Quintet has fun with 'five by five' pieces
By Ruth Bingham
Special to The Advertiser
Chamber Music Hawaii's Monday concert at the Doris Duke Theatre, which repeats at Paliku Theatre next week (see box), celebrated music's quirky aesthetic of balanced asymmetry with "five by five," a lighthearted quintet of serious works — two old, three new — by the Honolulu Brass Quintet. While the program included familiar works, it was the unfamiliar that stole the show.
Mark Schubert and Ken Hafner (trumpet), Wade Butin (horn), Bill Zehfuss (trombone), and Dave Saltzman (tuba) opened with delightful selections from "Suite of Elizabethan Dances" by the then-popular, now-largely-forgotten English composer of the late Renaissance, Anthony Holborne.
The six dances, "HonieSuckle," "Wanton," "Fruit of Love," "Fairie-round," and so on, proved as whimsical as their titles: joyfully warm and well-balanced honeysuckle tone; dancelike rhythms enticing wantonly; sensual fruits of love from the deep-pile velvet timbre of tuba-trombone-horn. Witty, vivid, full of late-Renaissance double entendres — it is no wonder these pieces were so popular. The Honolulu Brass Quintet's enjoyment in playing them was audible.
The quintet closed the first half of the concert with the once-outdated, now-almost-revered J.S. Bach and a transcription of his "St. Anne" Prelude and Fugue.
The evening's least likely favorite, a 20th-century piece carefully sandwiched between the two older works, its title suggesting a token 12-tone vitamin-pill-of-a-piece, turned out to be the most interesting.
When Butin introduced Jack Gale's "12 Bar, 12 Beat, 12 Tone Blues" and "Serial Stomp" as "fun-loving serialism," you could feel the skepticism rising. But Butin was right: These were pieces to lure even those who hate serialism.
Jazz and serialism may seem to have little in common, but Gale turned them into comfortable bedfellows, and the Honolulu Brass Quintet made them swing. Serial chromaticisms slid into the melody as jazz riffs and bent notes, and jazz patterns infused the serial structures with levity. Each style/technique stretched the boundaries of the other to create a charming hybrid.

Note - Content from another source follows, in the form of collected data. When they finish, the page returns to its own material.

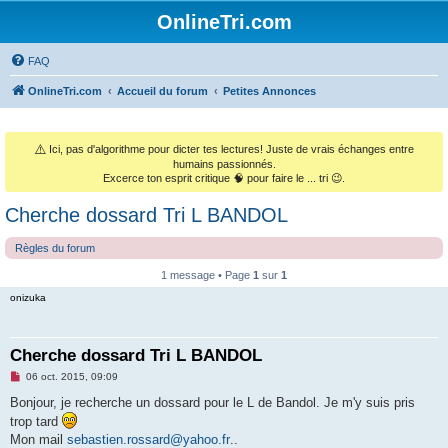
OnlineTri.com
FAQ
OnlineTri.com
Accueil du forum
Petites Annonces
⚠️
Ici, pas d'algorithme pour dicter tes lectures! Juste de vrais échanges entre
humains passionnés.
Excerce ton esprit critique 🧠 pour faire le ... tri 😉.
Cherche dossard Tri L BANDOL
Règles du forum
1 message • Page
1
sur
1
onizuka
Cherche dossard Tri L BANDOL
M
06 oct. 2015, 09:09
e
s
Bonjour, je recherche un dossard pour le L de Bandol. Je m'y suis pris
s
trop tard
a
g
Mon mail
sebastien.rossard@yahoo.fr
..
e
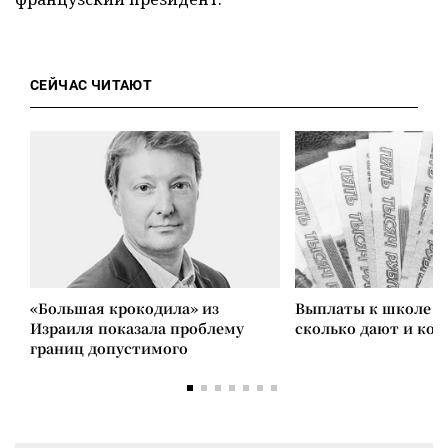
СЕЙЧАС ЧИТАЮТ
«Большая крокодила» из
Выплаты к школе в 
Израиля показала проблему
сколько дают и ко
границ допустимого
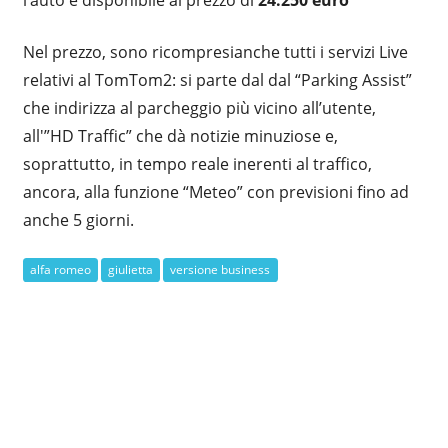
Nel prezzo, sono ricompresianche tutti i servizi Live
relativi al TomTom2: si parte dal dal “Parking Assist”
che indirizza al parcheggio più vicino all’utente,
all'”HD Traffic” che dà notizie minuziose e,
soprattutto, in tempo reale inerenti al traffico,
ancora, alla funzione “Meteo” con previsioni fino ad
anche 5 giorni.
alfa romeo
giulietta
versione business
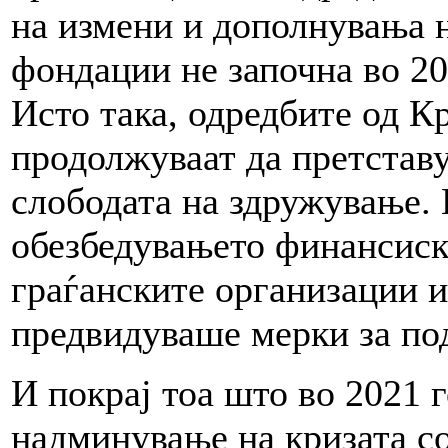
на измени и дополнувања н
фондации не започна во 20
Исто така, одредбите од К
продолжуваат да претставу
слободата на здружување.
обезбедувањето финансиск
граѓанските организации и
предвидуваше мерки за по
И покрај тоа што во 2021 г
надминување на кризата с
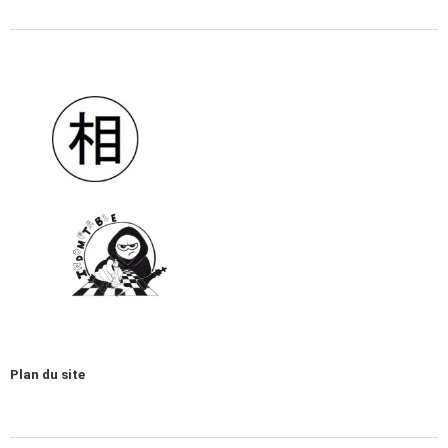
Plan du site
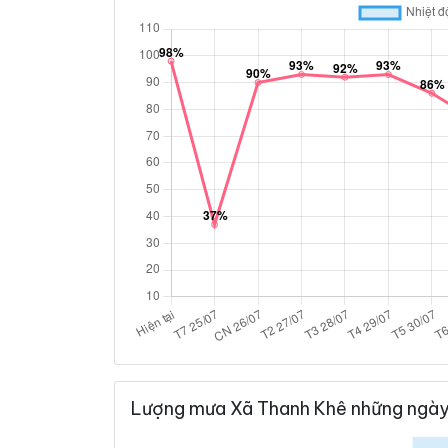
Lượng mưa Xã Thanh Khê những ngày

The second half of the program featured contrasting works, Victor Ewald's light, sweet Quintet No. 2, the only work on the program originally composed for brass quintet, and a suite of eight numbers from Bernstein's "West Side Story" in an excellent arrangement by Gale.
Honolulu Brass Quintet presented its own contrasts. With this concert, the ensemble introduced a new member, Zehfuss (trombone), and bid farewell Saltzman (tuba), who has been with the Honolulu Symphony and CMH since 1997 and is leaving to accept a position with the Toledo Symphony.
Saltzman has been a firm anchor and elegant soloist; he will be sorely missed.
For this final concert, Saltzman's playing shone throughout. Listen for his impressive solo in Bach's Prelude and for the crazy runs and tuba-led variation in the Ewald. The solo that lingers still as quintessential Saltzman, himself an asymmetrical balance of quirky humor and musical grace, was Bernstein's sparkling "I Feel Pretty" theme emerging as a tuba solo.
Correction: Dave Saltzman has accepted a position with the Toledo Symphony. A previous story incorrectly said he was also taking a job at Bowling Green University in Ohio.